#### ABOUT THIS TASK:
Could you retype each of the entries below word for word, leaving out the pictures?

*** Opening of ENTRIES PROVIDED ***

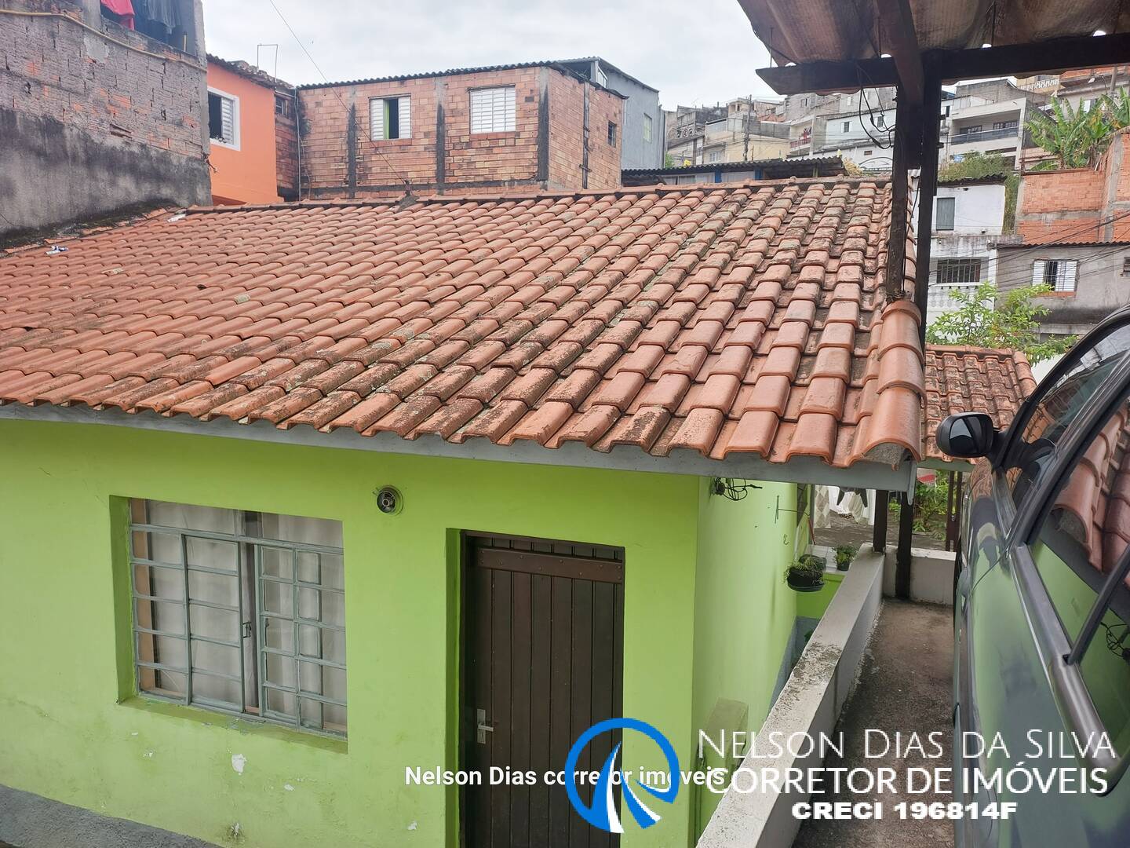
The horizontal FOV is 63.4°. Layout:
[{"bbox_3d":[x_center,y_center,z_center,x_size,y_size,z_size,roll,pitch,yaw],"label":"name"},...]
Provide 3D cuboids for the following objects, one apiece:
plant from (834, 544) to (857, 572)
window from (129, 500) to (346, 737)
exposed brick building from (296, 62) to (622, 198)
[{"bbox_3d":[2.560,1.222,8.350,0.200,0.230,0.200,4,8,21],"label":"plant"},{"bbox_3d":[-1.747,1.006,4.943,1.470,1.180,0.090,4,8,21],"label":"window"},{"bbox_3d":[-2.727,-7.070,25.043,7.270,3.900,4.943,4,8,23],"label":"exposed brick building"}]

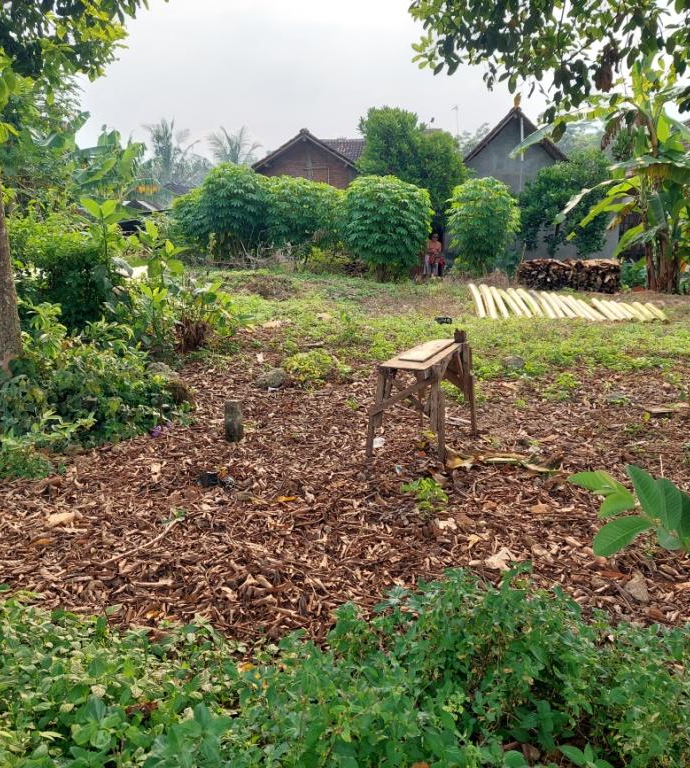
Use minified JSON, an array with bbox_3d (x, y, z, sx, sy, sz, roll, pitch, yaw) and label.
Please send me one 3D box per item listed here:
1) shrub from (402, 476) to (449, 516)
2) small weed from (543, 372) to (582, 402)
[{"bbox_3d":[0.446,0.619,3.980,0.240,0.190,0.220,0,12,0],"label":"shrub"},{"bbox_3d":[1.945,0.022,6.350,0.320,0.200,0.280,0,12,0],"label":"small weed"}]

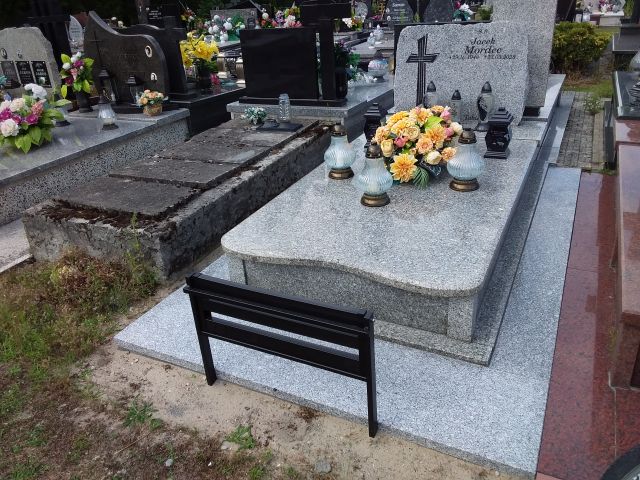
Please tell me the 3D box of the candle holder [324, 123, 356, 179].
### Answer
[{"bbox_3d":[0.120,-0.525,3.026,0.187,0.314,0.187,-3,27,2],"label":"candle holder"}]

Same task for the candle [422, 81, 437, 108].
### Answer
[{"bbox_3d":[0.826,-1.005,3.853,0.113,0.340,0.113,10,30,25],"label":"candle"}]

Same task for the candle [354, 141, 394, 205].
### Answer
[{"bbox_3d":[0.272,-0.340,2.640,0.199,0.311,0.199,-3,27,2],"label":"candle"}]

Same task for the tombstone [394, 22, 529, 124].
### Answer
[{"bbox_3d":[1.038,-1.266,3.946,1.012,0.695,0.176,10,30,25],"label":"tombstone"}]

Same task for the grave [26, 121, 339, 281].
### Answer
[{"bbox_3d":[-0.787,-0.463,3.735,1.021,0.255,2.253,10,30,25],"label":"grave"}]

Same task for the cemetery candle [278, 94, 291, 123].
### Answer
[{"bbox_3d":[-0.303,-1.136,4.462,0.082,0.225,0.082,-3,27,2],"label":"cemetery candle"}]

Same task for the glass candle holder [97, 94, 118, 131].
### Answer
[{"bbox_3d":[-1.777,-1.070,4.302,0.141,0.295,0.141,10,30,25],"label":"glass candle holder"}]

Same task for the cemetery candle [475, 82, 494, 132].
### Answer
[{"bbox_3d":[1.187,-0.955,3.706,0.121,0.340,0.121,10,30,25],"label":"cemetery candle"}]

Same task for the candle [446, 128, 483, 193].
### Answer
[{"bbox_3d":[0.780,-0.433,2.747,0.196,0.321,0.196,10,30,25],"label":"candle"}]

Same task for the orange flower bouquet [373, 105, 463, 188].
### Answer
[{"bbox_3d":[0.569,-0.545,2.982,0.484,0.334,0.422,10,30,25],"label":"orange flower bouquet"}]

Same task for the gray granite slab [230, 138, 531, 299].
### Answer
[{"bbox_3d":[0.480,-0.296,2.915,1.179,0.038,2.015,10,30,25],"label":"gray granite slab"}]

*** Close of ENTRIES PROVIDED ***

#### YOUR RESPONSE:
The horizontal FOV is 63.4°. Layout:
[{"bbox_3d":[x_center,y_center,z_center,x_size,y_size,z_size,roll,pitch,yaw],"label":"name"},...]
Provide 3D cuboids for the following objects, one apiece:
plant from (834, 544) to (857, 572)
window from (129, 500) to (346, 737)
exposed brick building from (296, 62) to (622, 198)
[{"bbox_3d":[2.560,1.222,8.350,0.200,0.230,0.200,4,8,21],"label":"plant"},{"bbox_3d":[-1.747,1.006,4.943,1.470,1.180,0.090,4,8,21],"label":"window"},{"bbox_3d":[-2.727,-7.070,25.043,7.270,3.900,4.943,4,8,23],"label":"exposed brick building"}]

Use minified JSON, an array with bbox_3d (x, y, z, sx, sy, sz, roll, pitch, yaw) and label.
Please send me one 3D box per item listed here:
1) shrub from (402, 476) to (449, 516)
2) small weed from (543, 372) to (582, 402)
[{"bbox_3d":[0.446,0.619,3.980,0.240,0.190,0.220,0,12,0],"label":"shrub"},{"bbox_3d":[1.945,0.022,6.350,0.320,0.200,0.280,0,12,0],"label":"small weed"}]

Please tell me the 3D box of the candle holder [324, 123, 356, 179].
### Answer
[{"bbox_3d":[0.120,-0.525,3.026,0.187,0.314,0.187,-3,27,2],"label":"candle holder"}]

Same task for the candle [422, 81, 437, 108].
### Answer
[{"bbox_3d":[0.826,-1.005,3.853,0.113,0.340,0.113,10,30,25],"label":"candle"}]

Same task for the candle [354, 141, 394, 205].
### Answer
[{"bbox_3d":[0.272,-0.340,2.640,0.199,0.311,0.199,-3,27,2],"label":"candle"}]

Same task for the tombstone [394, 22, 529, 124].
### Answer
[{"bbox_3d":[1.038,-1.266,3.946,1.012,0.695,0.176,10,30,25],"label":"tombstone"}]

Same task for the grave [26, 121, 339, 281].
### Answer
[{"bbox_3d":[-0.787,-0.463,3.735,1.021,0.255,2.253,10,30,25],"label":"grave"}]

Same task for the cemetery candle [278, 94, 291, 123].
### Answer
[{"bbox_3d":[-0.303,-1.136,4.462,0.082,0.225,0.082,-3,27,2],"label":"cemetery candle"}]

Same task for the glass candle holder [97, 94, 118, 131].
### Answer
[{"bbox_3d":[-1.777,-1.070,4.302,0.141,0.295,0.141,10,30,25],"label":"glass candle holder"}]

Same task for the cemetery candle [475, 82, 494, 132].
### Answer
[{"bbox_3d":[1.187,-0.955,3.706,0.121,0.340,0.121,10,30,25],"label":"cemetery candle"}]

Same task for the candle [446, 128, 483, 193].
### Answer
[{"bbox_3d":[0.780,-0.433,2.747,0.196,0.321,0.196,10,30,25],"label":"candle"}]

Same task for the orange flower bouquet [373, 105, 463, 188].
### Answer
[{"bbox_3d":[0.569,-0.545,2.982,0.484,0.334,0.422,10,30,25],"label":"orange flower bouquet"}]

Same task for the gray granite slab [230, 138, 531, 299].
### Answer
[{"bbox_3d":[0.480,-0.296,2.915,1.179,0.038,2.015,10,30,25],"label":"gray granite slab"}]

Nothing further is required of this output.